Avrupa genelinde çocuklar arasında hızla yaygınlaşan siber zorbalık, OECD’nin 2025 tarihli kapsamlı incelemesiyle yeniden gündemin merkezine yerleşti. Rapor, her ülkede artış gösteren çevrim içi zorbalığın en yoğun baltık bölgesinde görüldüğünü, pandemi döneminin bu yükselişi belirgin biçimde hızlandırdığını ve aile yapısının risk oranında kritik bir rol oynadığını vurguluyor.
avrupa haritasında yükselen bir tehdit
Son veriler, 2021–22 döneminde siber zorbalık oranlarının İspanya’daki yüzde 7,5 seviyesinden Litvanya’daki yüzde 27,1’e kadar geniş bir aralıkta seyrettiğini gösteriyor. OECD ortalaması ise yüzde 15,5’e ulaşmış durumda.

Son birkaç ayda en az bir kez siber zorbalığa maruz kaldığını bildiren gençlerin (11, 13 ve 15 yaşındakiler) % payı
Bu tabloya Baltık ülkeleri, Birleşik Krallık ve İrlanda’nın en çok etkilenen bölgeler olarak yansıması, uzmanların dikkatini dijital erişim ve kültürel dinamikler üzerine çekiyor. Raporun en çarpıcı bulgusu, 29 ülkenin tamamında siber zorbalığın artmış olması. Bu artışın, dijital iletişimin çocukların gündelik yaşamına daha erken ve daha yoğun dahil olmasıyla paralellik gösterdiği belirtiliyor.
dijital eşitsizlikler ve kültürel farkların etkisi
UNESCO’nun zorbalık ve siber zorbalık alanındaki başkanlık görevini yürüten uzmanlar, ülkeler arasında görülen bu farklılıkları teknolojik yoğunluk, toplumsal normlar ve eğitim politikalarının birleşik etkisiyle açıklıyor. Bazı ülkelerde çevrim içi etkileşimlerin daha agresif iletişim biçimlerini normalleştirmesi, gençlerin çevrim içi risklere daha çok maruz kalmasına yol açıyor. Aynı zamanda, dijital okuryazarlığın müfredata yerleştiği eğitim sistemlerinde çocukların çevrim içi zorbalığa karşı daha güçlü koruma mekanizmalarına sahip olduğu görülüyor.
pandemi sonrası görünür hale gelen kırılganlık
2017–18 dönemine kıyasla tüm ülkelerde artış kaydedilmesi, COVID-19 Pandemisi sırasında çevrim içi ortamlara yönelen sosyal yaşamın etkisini gözler önüne seriyor. Okulların kapanmasıyla birlikte dijital platformlar hem iletişim alanı hem de çatışmaların yeni zeminine dönüşmüş durumda. Uzmanlar, akran ilişkilerinin çevrim içi mecralara taşınmasının gençler arasında sorumluluk duygusunu zayıflatabildiğini ve daha sert davranışların kolaylaşabildiğini belirtiyor.
kırılgan gruplar: kız çocukları ve tek ebeveynli haneler
OECD ortalaması incelendiğinde kız çocuklarının siber zorbalığa maruz kalma oranının yüzde 16,4 erkek çocuklarının ise yüzde 14,3 olduğu görülüyor.
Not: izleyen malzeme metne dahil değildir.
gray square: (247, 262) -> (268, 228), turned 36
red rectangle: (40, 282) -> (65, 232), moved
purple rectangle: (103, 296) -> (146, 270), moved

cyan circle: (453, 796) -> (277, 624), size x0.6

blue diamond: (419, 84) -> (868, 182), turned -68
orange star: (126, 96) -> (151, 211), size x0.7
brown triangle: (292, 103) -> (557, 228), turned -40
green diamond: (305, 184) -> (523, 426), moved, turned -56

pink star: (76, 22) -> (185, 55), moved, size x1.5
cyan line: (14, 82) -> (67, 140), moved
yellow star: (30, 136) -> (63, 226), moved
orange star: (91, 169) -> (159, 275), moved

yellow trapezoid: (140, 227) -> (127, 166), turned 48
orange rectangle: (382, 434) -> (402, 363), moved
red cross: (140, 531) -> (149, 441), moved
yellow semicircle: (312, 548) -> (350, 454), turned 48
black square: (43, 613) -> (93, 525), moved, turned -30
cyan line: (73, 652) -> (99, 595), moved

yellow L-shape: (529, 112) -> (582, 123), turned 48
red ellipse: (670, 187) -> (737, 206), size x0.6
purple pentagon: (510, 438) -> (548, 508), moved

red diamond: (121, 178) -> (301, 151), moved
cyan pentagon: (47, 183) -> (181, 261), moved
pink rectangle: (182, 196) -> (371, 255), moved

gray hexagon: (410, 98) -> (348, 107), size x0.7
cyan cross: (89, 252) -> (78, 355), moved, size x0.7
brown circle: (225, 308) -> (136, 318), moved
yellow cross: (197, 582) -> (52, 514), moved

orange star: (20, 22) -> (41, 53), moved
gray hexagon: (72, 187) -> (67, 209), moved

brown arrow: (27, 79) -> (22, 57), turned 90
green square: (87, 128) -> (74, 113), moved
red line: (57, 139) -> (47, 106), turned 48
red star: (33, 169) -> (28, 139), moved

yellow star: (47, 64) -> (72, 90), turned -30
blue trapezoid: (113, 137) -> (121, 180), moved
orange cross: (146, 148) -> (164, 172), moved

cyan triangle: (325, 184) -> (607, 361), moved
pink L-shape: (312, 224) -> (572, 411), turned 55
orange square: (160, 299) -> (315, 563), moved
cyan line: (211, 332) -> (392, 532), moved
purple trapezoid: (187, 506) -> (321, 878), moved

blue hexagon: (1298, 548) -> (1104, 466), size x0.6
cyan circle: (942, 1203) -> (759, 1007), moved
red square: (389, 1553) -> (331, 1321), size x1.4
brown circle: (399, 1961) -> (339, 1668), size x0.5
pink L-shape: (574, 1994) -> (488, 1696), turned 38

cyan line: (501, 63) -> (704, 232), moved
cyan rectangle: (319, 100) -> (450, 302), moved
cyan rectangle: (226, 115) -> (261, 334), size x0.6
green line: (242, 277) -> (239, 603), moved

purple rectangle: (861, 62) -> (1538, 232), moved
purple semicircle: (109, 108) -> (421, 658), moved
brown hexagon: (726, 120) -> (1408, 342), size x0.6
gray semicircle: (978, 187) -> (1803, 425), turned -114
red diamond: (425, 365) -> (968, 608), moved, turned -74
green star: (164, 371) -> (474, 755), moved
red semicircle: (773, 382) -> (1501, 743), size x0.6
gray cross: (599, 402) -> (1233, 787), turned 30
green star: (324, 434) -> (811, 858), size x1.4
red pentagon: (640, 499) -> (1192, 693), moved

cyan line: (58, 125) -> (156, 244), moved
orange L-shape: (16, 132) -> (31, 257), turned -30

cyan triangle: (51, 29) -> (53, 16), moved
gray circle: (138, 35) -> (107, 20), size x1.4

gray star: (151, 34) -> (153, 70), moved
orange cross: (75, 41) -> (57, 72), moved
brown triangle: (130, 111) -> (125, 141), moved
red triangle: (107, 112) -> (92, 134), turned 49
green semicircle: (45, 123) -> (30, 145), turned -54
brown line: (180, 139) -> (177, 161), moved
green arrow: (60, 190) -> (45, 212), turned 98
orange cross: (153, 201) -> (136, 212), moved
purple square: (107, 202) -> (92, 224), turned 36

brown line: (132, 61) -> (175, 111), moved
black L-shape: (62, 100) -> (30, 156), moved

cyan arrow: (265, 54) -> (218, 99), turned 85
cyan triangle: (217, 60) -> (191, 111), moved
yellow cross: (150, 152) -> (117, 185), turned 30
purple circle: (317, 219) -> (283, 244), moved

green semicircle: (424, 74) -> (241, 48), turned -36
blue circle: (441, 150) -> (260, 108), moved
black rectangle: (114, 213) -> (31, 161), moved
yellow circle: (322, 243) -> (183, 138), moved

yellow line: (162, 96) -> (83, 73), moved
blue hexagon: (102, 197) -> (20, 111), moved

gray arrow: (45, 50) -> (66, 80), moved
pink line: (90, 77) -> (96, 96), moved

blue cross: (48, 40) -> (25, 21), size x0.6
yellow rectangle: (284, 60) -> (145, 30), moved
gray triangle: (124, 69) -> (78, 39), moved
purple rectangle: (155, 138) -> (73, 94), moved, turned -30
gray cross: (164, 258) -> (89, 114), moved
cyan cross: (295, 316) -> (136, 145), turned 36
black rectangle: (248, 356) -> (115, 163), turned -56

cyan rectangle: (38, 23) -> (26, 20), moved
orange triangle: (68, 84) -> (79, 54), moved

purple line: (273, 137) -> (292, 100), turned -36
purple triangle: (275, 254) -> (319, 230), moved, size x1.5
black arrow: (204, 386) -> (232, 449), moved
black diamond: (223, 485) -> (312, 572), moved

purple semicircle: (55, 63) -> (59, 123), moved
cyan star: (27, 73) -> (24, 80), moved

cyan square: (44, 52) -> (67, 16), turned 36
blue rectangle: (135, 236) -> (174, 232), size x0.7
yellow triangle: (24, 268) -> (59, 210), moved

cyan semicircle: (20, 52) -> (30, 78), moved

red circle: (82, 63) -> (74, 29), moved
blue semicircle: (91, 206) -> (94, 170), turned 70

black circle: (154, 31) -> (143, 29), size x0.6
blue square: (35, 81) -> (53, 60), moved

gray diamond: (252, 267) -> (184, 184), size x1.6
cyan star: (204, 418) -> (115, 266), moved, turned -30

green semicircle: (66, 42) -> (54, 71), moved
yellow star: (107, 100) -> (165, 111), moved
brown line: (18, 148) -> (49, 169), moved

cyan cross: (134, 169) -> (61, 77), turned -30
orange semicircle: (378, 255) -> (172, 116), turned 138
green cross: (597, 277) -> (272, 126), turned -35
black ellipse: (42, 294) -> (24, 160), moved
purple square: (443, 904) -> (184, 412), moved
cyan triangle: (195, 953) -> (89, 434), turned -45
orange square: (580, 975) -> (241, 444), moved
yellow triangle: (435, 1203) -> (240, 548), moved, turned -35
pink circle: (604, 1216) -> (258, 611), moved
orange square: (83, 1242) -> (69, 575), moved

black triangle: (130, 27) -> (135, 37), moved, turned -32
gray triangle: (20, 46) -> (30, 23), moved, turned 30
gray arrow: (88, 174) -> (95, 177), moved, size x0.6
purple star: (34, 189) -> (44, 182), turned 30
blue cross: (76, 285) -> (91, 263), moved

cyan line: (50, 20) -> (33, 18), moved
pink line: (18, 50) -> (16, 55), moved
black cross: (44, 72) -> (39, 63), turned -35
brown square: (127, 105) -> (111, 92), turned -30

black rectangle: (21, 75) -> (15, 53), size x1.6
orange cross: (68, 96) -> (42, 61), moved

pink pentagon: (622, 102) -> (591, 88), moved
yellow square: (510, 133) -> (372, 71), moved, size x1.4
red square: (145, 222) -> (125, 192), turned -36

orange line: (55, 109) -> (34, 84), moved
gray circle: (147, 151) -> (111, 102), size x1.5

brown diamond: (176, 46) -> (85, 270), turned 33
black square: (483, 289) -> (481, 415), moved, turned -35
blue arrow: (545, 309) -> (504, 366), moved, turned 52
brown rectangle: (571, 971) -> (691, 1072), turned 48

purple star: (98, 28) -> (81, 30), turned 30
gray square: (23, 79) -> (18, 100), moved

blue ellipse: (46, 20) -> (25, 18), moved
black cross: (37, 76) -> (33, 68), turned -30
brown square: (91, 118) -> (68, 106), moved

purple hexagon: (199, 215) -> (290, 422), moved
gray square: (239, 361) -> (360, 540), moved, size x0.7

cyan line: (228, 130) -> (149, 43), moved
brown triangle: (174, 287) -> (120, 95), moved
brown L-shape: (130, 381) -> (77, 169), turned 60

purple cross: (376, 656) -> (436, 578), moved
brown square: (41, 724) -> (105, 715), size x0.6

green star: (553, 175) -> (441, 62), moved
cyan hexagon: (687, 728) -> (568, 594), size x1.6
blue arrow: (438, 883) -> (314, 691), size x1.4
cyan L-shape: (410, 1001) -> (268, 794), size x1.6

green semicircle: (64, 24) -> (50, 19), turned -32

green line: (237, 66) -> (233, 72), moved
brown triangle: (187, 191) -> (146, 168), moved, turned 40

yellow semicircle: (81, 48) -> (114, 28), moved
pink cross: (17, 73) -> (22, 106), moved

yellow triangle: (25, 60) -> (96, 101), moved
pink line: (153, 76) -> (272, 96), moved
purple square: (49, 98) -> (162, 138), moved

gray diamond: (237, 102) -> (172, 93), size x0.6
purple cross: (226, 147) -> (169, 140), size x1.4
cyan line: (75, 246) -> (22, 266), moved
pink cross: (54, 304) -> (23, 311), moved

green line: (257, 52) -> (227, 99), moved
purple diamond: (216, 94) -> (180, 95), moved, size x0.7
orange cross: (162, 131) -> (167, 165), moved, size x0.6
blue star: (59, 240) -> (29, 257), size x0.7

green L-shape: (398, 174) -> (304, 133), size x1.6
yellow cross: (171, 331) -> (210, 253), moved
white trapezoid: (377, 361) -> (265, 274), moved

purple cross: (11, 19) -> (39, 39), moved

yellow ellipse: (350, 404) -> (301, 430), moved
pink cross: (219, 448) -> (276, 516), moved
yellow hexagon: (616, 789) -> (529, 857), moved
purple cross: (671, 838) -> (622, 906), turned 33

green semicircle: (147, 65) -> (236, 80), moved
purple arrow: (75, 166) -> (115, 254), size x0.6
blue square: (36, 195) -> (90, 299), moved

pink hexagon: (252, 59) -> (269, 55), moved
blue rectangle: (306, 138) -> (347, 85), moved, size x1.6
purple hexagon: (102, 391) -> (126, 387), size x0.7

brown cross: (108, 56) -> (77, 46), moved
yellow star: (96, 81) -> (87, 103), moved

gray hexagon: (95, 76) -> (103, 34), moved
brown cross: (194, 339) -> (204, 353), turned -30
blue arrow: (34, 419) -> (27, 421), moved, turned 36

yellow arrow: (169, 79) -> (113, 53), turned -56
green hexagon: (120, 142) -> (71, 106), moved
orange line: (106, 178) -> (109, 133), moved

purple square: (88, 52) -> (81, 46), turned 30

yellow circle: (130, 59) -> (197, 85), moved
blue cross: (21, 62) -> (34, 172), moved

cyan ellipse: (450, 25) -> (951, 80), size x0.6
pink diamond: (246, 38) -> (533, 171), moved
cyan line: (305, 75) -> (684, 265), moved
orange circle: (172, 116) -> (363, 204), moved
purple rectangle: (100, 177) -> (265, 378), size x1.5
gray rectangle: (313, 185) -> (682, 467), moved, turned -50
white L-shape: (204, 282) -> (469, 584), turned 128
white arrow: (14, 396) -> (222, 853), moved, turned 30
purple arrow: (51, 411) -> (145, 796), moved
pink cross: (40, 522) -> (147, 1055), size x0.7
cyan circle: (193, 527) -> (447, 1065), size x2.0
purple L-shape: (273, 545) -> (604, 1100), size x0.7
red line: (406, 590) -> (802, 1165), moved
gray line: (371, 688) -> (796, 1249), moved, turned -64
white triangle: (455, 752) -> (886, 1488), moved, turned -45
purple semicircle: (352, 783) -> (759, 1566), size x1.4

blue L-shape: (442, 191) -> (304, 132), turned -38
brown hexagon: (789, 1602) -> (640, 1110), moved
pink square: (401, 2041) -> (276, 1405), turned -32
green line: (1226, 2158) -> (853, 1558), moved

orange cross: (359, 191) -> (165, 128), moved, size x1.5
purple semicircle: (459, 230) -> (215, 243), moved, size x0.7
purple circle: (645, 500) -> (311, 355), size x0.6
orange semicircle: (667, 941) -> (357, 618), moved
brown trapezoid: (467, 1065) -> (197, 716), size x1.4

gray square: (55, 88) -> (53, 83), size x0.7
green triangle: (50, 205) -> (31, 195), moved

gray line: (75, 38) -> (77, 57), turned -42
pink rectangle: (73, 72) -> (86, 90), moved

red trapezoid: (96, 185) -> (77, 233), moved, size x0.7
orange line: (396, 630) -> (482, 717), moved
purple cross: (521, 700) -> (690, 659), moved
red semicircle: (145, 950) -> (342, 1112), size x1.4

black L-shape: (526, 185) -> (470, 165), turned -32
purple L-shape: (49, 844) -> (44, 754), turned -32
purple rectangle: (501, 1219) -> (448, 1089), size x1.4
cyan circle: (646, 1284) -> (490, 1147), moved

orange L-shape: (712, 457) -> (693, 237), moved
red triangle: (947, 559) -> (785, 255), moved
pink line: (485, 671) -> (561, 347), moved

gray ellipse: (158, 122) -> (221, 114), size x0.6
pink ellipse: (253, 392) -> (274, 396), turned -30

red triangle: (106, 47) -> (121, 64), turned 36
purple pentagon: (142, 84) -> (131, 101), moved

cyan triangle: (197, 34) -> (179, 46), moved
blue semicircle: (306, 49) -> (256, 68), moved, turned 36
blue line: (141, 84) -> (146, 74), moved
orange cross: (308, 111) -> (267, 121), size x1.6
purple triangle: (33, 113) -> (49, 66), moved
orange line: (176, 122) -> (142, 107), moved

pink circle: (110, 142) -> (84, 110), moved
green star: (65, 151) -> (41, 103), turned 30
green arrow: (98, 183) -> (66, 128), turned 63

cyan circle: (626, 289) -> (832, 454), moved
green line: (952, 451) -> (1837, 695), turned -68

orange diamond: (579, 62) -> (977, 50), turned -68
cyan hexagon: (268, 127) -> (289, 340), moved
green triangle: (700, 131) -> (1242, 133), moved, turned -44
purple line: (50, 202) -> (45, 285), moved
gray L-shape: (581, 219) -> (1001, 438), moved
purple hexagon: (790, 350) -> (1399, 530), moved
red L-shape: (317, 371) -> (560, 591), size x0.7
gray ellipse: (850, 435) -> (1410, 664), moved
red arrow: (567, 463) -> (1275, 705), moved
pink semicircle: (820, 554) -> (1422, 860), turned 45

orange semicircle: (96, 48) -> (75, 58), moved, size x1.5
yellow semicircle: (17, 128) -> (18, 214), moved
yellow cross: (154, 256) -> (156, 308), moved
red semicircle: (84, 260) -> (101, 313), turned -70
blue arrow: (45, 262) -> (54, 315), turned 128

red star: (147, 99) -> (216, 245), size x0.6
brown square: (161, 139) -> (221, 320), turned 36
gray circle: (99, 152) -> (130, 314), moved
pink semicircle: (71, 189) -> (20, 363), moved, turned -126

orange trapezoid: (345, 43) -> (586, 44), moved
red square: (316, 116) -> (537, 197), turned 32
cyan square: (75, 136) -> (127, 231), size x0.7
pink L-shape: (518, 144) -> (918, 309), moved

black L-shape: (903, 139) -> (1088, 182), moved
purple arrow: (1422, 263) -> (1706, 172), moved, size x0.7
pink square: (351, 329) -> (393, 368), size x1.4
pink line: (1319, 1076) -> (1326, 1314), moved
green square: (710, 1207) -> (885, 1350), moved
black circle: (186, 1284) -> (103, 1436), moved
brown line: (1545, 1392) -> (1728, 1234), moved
Bu fark, sosyal medya temelli iletişimde daha yoğun yer alan kız çocuklarının içerik paylaşımı ve çevrim içi görünürlük üzerinden daha fazla hedef haline gelmesiyle açıklanıyor. Bu yapısal farklılık, birçok ülkede beş puanı aşan bir açık yaratıyor.
aile yapısının gölgede kalan etkisi
Raporun dikkat çeken bir diğer bulgusu, tek ebeveynli ailelerde yetişen çocukların siber zorbalığa maruz kalma oranının yüzde 19,8 ile iki ebeveynli ailelerdeki çocukların belirgin biçimde üzerinde olması. Uzmanlar, aile içindeki zaman ve kaynak baskısının çocukların çevrim içi aktivitelerinin daha az izlenmesine yol açabileceğini, bunun da riskleri yükselttiğini ifade ediyor. Aynı zamanda bu çocukların sosyal bağ kurabilmek için daha fazla internet ortamına yöneldiği, böylece daha geniş bir dijital risk alanına adım attıkları belirtiliyor.